With its history of immigration and multiculturalism, New York is a natural fit for Portals. “From the day the Dutch arrived, New York City has been home to people from all over the world,” said New York State Assemblyman Richard Gottfried at the project’s unveiling, calling for the installation to be made permanent.

 

The TimesSquare_Portal. Courtesy of Ian Douglas for Times Square Arts.

Portals launched in December 2014, connecting galleries in New York and Iraq. Now, at any given time, you can step inside the container in Times Square and talk to a stranger in one of the 24 containers across the US and the world. Curators from the various sites schedule the connections, often with programming, such as dance performances or dialogues about political issues such as police-community relations in the US, or the Catalan independence referendum.

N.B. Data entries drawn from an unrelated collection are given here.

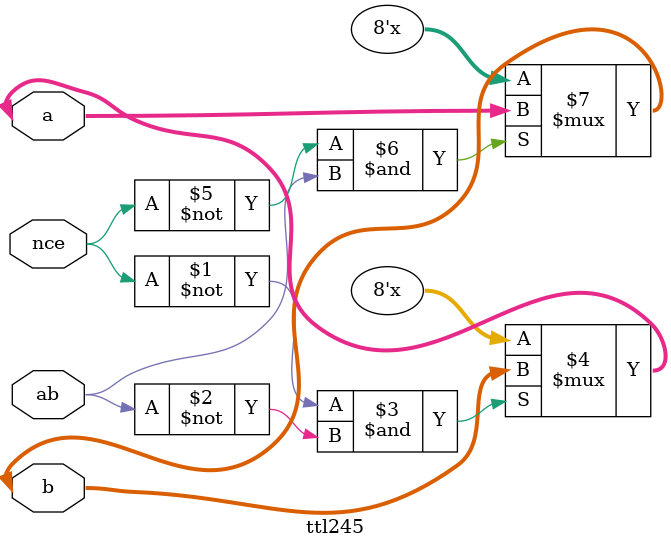
<source format=v>

module ttl245(
  input wire ab,
  input wire nce,
  inout [7:0] a,
  inout [7:0] b
);

  assign a = (~nce & ~ab) ? b : 8'bz;
  assign b = (~nce & ab)  ? a : 8'bz;

endmodule

</source>
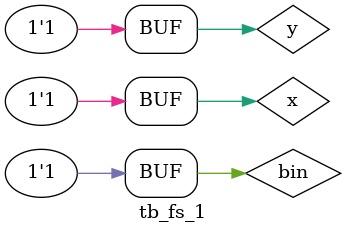
<source format=v>
`timescale 1ns / 1ps


module tb_fs_1;

    reg x, y, bin;

    wire diff, bout;

    fs_1    UUT(
        .x(x),
        .y(y),
        .bin(bin),
        .diff(diff),
        .bout(bout)
    );

    initial begin
        x = 0; y = 0; bin = 0;
        #100;
        x = 0; y = 1; bin = 0;
        #100;
        x = 1; y = 0; bin = 0;
        #100;
        x = 1; y = 1; bin = 0;
        #100;
        x = 0; y = 0; bin = 1;
        #100;
        x = 0; y = 1; bin = 1;
        #100;
        x = 1; y = 0; bin = 1;
        #100;
        x = 1; y = 1; bin = 1;
        #100;

    end
endmodule

</source>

They’re even recording a Portals album, featuring musicians from 20 countries.

“It’s a global public space,” explained Bakshi. “We’ve built a community of people who believe in this idea of showcasing their own diversity, and learning from and engaging the diversity of others.”

 

 

Inside the TimeSquare_Portal. Courtesy of Ian Douglas for Times Square Arts.

Portals has its headquarters in Brooklyn, but its first permanent site, established in March 2015, is in Herat, Afghanistan. Curator Omid Habibi heard about the project on BBC Persia, so he reached out to Bakshi, and had a portal up and running within just a few weeks. The project grew quickly from there.

“I was so under-educated before I got a portal,” Lewis Lee, a Portals curator in Milwaukee, told artnet News. “It helped me to kill a lot of stereotypes.” Lee’s portal is in the city’s crime-ridden Amani neighborhood, in the 53206 zip code, which has the nation’s highest incarceration rates for African-American men. He claims there has been a 21 percent reduction in crime since the portal was installed a year and a half ago. (artnet News has reached out to Milwaukee authorities to confirm the reduction rate but had not heard back as of press time.)

 

Visitors inside the TimesSquare_Portal. image courtesy of Ian Douglas for Times Square Arts.

In New York, visitors can reserve a time slot or go during walk-in hours. There is also a series of performances and other events.

Like many artworks, the project has taken on new weight in the age of Trump. “The benefits of globalization have extended to relatively few people,” Bakshi said. He hopes Portals can help offer a different kind of advantage to isolated communities.

 

Visitors at the TimesSquare_Portal. Image courtesy of Ian Douglas for Times Square Arts.

“The benefits that come from engaging people who are not like yourself are massive. It changes the way you view the world, and it increases the avenues you have to realize whatever dreams or goals you might have,” he added. “The world is a beautiful place if we embrace its diversity, rather than fear it.”

TimesSquare_Portal is on view at Broadway Plaza between West 46th and 47th Streets, October 10–November 21, 2017.